Dimon valide l'investissement d'un billion de dollars dans l'IA

Le PDG de JPMorgan Chase, Jamie Dimon, a réaffirmé son soutien à l'énorme vague d'investissements dans l'intelligence artificielle (IA), qualifiant ces dépenses de nécessaires et justifiées. Lors d'un événement organisé par Anthropic à New York, Dimon a déclaré : « Cette technologie est si puissante qu'elle mérite cet investissement d'un billion de dollars. »

Un soutien stratégique pour l'économie américaine

Les derniers résultats financiers des géants de la tech ont confirmé que cette expansion massive ne soutient pas seulement les marchés boursiers, mais aussi la croissance économique des États-Unis dans son ensemble. Dimon a souligné que l'IA joue un rôle clé dans cette dynamique, malgré les inquiétudes des investisseurs concernant le retour sur investissement.

Mythos et les enjeux de cybersécurité

Lors de l'événement, Dimon et Dario Amodei, PDG d'Anthropic, ont également abordé le sujet de Mythos, le nouveau modèle d'IA d'Anthropic dont les capacités cybernétiques ont récemment suscité une réunion d'urgence entre le secrétaire au Trésor, Scott Bessent, et le président de la Fed, Jerome Powell, avec les PDG des principales banques américaines.

Dimon, invité mais absent à cette réunion, a indiqué que les banques avaient depuis collaboré pour « identifier et résoudre les problèmes ». Il a également plaidé pour que les mesures de protection s'appliquent à toutes les banques, et pas seulement aux plus grandes : « Le gouvernement ne peut pas tout faire seul. »

Amodei a quant à lui démenti les rumeurs selon lesquelles la sortie limitée de Mythos serait due à des contraintes de calcul, qualifiant cette idée de « mauvaise interprétation ».

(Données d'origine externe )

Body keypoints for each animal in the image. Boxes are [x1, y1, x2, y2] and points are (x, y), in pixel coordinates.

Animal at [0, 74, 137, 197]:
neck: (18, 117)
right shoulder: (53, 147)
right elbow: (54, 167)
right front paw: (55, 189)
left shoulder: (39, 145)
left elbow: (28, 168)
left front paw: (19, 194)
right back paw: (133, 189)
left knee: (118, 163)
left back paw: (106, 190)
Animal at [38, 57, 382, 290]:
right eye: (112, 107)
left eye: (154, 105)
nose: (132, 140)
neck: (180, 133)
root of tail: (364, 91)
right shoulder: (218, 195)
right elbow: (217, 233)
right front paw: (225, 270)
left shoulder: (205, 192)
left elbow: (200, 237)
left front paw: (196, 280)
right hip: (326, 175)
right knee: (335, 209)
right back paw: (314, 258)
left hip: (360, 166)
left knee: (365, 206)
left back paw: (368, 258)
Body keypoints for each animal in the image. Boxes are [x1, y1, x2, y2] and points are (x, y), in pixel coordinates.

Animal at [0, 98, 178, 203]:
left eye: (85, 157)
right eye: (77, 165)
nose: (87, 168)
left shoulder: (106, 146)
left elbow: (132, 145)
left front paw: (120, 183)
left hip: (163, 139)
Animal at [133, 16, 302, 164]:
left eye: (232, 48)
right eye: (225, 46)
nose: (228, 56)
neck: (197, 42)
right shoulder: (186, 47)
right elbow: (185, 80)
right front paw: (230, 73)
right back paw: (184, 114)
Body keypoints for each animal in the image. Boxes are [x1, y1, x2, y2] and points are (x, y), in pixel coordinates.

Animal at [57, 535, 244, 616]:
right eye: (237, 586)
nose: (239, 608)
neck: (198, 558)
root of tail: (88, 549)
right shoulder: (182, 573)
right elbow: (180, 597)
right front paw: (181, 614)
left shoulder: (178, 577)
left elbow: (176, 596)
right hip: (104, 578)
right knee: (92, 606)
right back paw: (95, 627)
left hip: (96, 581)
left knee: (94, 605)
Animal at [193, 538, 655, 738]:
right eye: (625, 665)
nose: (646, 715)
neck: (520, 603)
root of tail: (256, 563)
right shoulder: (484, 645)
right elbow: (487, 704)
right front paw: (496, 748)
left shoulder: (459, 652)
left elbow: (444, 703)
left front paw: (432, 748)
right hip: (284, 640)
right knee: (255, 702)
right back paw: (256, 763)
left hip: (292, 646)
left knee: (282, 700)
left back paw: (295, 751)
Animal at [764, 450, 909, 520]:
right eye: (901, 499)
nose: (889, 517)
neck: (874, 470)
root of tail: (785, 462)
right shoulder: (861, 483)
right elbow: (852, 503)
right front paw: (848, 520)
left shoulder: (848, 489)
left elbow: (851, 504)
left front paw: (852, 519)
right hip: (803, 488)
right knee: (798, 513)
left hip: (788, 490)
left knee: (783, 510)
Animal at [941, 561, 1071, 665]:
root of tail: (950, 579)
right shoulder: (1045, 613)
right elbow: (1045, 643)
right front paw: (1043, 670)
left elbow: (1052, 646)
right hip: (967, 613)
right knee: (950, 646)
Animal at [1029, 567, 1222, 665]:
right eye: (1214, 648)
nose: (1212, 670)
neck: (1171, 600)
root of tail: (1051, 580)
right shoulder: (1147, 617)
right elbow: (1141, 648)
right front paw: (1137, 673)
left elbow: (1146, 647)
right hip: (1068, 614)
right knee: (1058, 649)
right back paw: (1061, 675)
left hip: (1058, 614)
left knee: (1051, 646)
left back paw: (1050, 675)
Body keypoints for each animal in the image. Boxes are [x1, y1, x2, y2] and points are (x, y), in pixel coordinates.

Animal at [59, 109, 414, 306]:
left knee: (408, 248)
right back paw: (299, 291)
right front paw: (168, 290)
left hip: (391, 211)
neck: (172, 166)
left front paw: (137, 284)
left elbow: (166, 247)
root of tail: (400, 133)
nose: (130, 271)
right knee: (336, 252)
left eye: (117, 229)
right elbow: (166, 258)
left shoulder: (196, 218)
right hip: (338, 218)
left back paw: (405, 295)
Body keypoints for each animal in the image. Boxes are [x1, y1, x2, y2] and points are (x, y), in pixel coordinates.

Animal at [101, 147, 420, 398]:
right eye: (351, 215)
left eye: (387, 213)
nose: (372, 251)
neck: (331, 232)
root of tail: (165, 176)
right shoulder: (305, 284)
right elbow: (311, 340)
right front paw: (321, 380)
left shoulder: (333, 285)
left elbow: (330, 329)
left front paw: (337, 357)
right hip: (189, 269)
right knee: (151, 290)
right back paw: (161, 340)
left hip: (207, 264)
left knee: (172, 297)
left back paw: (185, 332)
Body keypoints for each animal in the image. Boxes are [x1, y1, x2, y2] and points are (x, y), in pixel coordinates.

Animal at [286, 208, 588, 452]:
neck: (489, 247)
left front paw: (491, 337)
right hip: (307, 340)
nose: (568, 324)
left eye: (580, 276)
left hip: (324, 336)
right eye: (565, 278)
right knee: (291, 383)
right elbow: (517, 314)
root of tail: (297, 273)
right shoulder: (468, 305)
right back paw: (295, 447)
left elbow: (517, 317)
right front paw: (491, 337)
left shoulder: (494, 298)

Un appel à une régulation équilibrée

Cette prise de position de Dimon intervient alors que les régulateurs et les acteurs du secteur financier cherchent à encadrer les risques liés à l'IA, notamment en matière de cybersécurité et de stabilité financière. Son plaidoyer pour une approche inclusive reflète les défis auxquels est confronté le secteur bancaire face à l'essor rapide de ces technologies.